1.2 The Content of the Communion in the Trinity
This question is pertinent because it is through the discovery of the content that one can better appreciate the communion and at same time appropriate clearly such a lifestyle in the modelling of the Africa’s communal life as the theme of our article suggests. Schmaus and many other seasoned theologians[9] accredit that this inter-communication of this tri-personal God is love. Indeed, Garrigou-Langrange captures this perfect life of love and union when he advocates:
Indeed, the entire personality of the Father is the relation to the Son, the entire personality of the Son is the relation to the Father, and the entire personality of the Holy Spirit is the relation to the Father and the Son.[10]
Guerry Emily in his own thesis on the Happiness of the Divine Family exposes the content of this communion. He says that before the world, was the Father and the Son, and they loved each other with an eternal and infinite love in the unity of the Holy Spirit.[11] For him, this divine life of love is a perfect beatitude without limit, and these divine persons were happy with all the fullness of happiness. This activity of love is seen in the sending character of His Son (cf. John 3:16), and Christ’s prayer to His Father makes it clear that the Father loved him before the creation of the world (John 17:24). Yet, this communion and union in love manifests more in their glorification of one another (cf. John 12:28; 17:1; 17:5), joy at one another (John 15:11) and peace with one another (cf. John 14:2). In essence, God is love (1 John 4:8.16). indeed in the sending of Christ “into the world, God reveals Himself as the God whose being is constituted by relationship.”[12] Our stake then is the discovery of how this communion in love of the Trinity can serve as a model for the African society. Yet, we need to know whether the African society can really boast of  communal life; whether this communal life, if in existence is Trinity-inspired; and whether the African society can imitate to an extent even in their finitude, this trinitarian lifestyle. But, let us first discover what the African Community looks like.



PART TWO: THE EXPOSITION
AFRICA AND HER COMMUNITY LIFE

2.1 The African Sense of Community
Africa, no doubt is blessed by God with communal social setting that recognizes one another in the society, observing close consanguinity up to the third and fourth generations. This communal living finds expressions in cultural structures like kingship, women wings, different rites and practices of initiation, traditional dances, common land ownership and inheritance etc. Such settings no doubt, dispose a typical African society towards collective progress and mutual complementarity.

Information supplied.
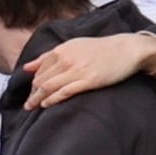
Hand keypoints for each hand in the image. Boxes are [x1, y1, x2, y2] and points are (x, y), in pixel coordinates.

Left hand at [28, 29, 155, 106]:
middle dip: (32, 93)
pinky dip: (52, 99)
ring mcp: (77, 70)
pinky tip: (46, 105)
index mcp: (61, 50)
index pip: (38, 71)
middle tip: (28, 104)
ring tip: (32, 107)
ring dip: (37, 99)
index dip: (32, 84)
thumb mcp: (73, 46)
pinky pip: (64, 92)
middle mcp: (66, 59)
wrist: (128, 49)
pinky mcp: (89, 80)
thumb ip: (48, 57)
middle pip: (40, 80)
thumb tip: (26, 68)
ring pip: (48, 86)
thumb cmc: (101, 49)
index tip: (30, 93)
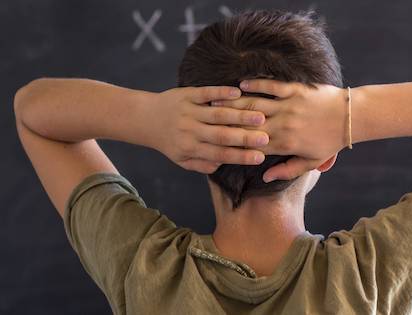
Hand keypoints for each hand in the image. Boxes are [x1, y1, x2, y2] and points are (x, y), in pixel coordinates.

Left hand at [147, 86, 270, 173]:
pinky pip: (206, 93)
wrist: (145, 118)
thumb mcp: (182, 160)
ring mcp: (189, 112)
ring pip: (217, 114)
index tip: (260, 157)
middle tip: (266, 138)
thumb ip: (202, 165)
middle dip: (245, 137)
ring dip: (240, 115)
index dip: (240, 156)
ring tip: (260, 116)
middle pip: (221, 135)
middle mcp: (190, 131)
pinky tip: (238, 92)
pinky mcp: (187, 95)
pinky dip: (221, 93)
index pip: (219, 154)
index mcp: (191, 149)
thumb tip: (221, 165)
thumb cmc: (169, 141)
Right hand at [214, 80, 346, 180]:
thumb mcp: (311, 162)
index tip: (216, 141)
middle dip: (226, 121)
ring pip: (255, 104)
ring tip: (216, 101)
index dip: (233, 143)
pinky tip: (241, 85)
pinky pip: (271, 86)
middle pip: (248, 123)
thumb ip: (287, 170)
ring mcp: (289, 105)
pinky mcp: (295, 90)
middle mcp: (284, 124)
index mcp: (286, 144)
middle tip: (206, 119)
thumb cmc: (330, 142)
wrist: (350, 117)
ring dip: (234, 102)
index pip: (252, 144)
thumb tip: (264, 176)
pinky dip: (255, 84)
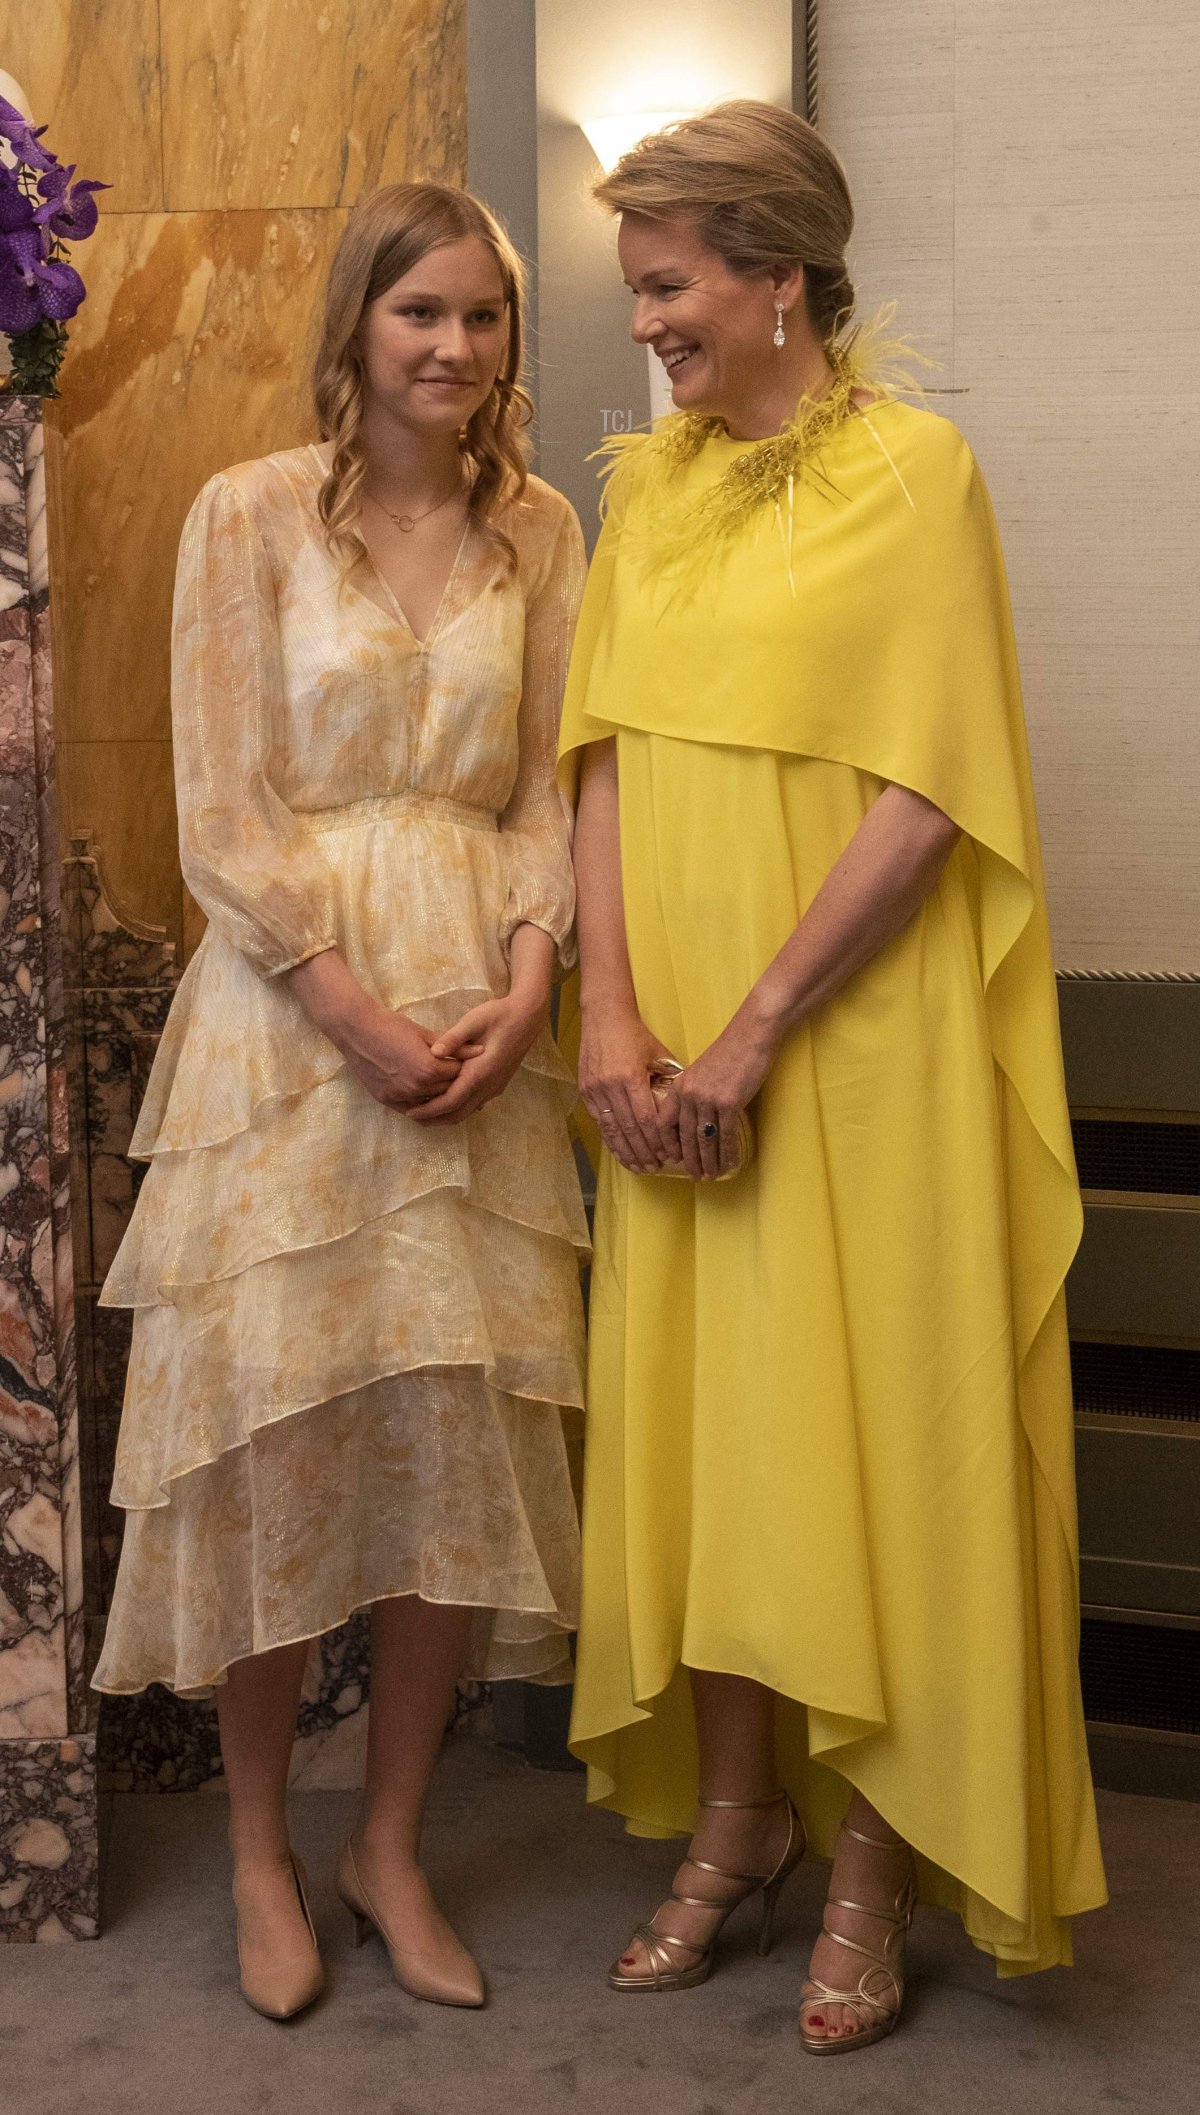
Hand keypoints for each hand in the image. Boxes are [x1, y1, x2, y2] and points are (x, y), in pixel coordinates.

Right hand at [341, 1007, 471, 1110]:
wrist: (356, 1029)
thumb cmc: (392, 1026)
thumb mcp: (425, 1034)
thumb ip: (455, 1047)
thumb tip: (481, 1050)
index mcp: (429, 1070)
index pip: (457, 1074)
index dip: (461, 1066)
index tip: (462, 1061)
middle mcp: (417, 1088)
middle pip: (446, 1090)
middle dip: (452, 1081)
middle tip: (453, 1072)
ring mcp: (400, 1096)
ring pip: (429, 1101)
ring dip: (436, 1093)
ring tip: (439, 1082)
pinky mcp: (386, 1099)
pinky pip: (410, 1107)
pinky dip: (418, 1101)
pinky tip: (423, 1094)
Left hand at [409, 994, 543, 1125]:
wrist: (528, 1016)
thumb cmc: (499, 1015)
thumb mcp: (474, 1021)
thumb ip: (453, 1038)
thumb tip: (433, 1052)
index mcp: (480, 1072)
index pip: (451, 1101)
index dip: (429, 1110)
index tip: (409, 1112)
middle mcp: (488, 1085)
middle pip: (458, 1114)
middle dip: (434, 1119)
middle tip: (412, 1116)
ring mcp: (495, 1087)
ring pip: (467, 1111)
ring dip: (445, 1115)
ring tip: (424, 1112)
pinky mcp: (498, 1084)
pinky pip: (475, 1103)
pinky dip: (457, 1107)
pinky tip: (445, 1100)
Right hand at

Tasks to complete.
a: Reproduce the stretch of the passage on the Trinity and African community life from "2.1 The African" through "and mutual complementarity." with no changes.
b: Continue the passage on the Trinity and African community life, starting right after its final sentence.
The material has no connection to the passage on the Trinity and African community life.

Outputs by task.
a:
2.1 The African Sense of Community
Africa, no doubt is blessed by God with communal social setting that recognizes one another in the society, observing close consanguinity up to the third and fourth generations. This communal living finds expressions in cultural structures like kingship, women wings, different rites and practices of initiation, traditional dances, common land ownership and inheritance etc. Such settings no doubt, dispose a typical African society towards collective progress and mutual complementarity.

b:
The African society has always been seen as one marked with communalism. According to African scholars such as Onwubiko O., this communalism in Africa is a system that is both suprasensible and material in its terms of reference. It is both god-made (that is, transcending the people who live in it now) and man-made (that is, its inability to be understood independent of those presently living in it). Hence, the authentic African is known and identified in, by, and through the community. The community is the custodian of the individual and the individual must go wherever the community goes. “The African idea of security and its value depends on personal identification with and within the community... the community offers the African the psychological and ultimate security as it gives its members both physical and ideological identity.”[13] Hence, the community remains while the individual comes and goes. This emphasis on community life and communalism is a living principle which has its basic ideology in community-identity, and has the aim of producing and presenting an individual as a community-culture-bearer. Now, we quest more: what is the structure of this community of the African society?
2.2 The Tri-partite Structure of the African Society
Amongst many structures of the African society that scholars may have presented, ours follows a tripartite progression which we consider as the major pillars in the structuring: The Family, The Village and The Ethnic Group. We do not relegate in any way the possibility of ancillary divisions in-between the tripartite structure already presented. The family is on the first level, nuclear, and on the second level, extended. The nuclear is the immediate members of a family comprising the man, the woman (or women) and the children. The extended is the many number of different families of the same grandfather or great grandfather. “Living together and the sense of community of brothers and sisters are the basis of, and the expression of the extended family system in Africa.”[14] This is also seen in the Ujamaa philosophy of Julius Nyerere. Ujamaa, in the Literal sense means togetherness or familyhood.
The conglomeration of these extended families and patrilineages while declaring themselves the descendants of a common remote ancestor forms the village. After the village are some other groupings, but the most important of them progresses tot he Ethnic group. It is a territorial delimitation including the sum total of the varied clans (number of villages acclaiming to have descended from a common mythical or very remote ancestor) as a people living in the same geagrophical territorial unit.the ethnic group is then in a way segmented but in such a way as to make the sections indissolubly linked one to the other. They posses a cultural homogeneity seen in the linguistic, economic, political and religious organizations.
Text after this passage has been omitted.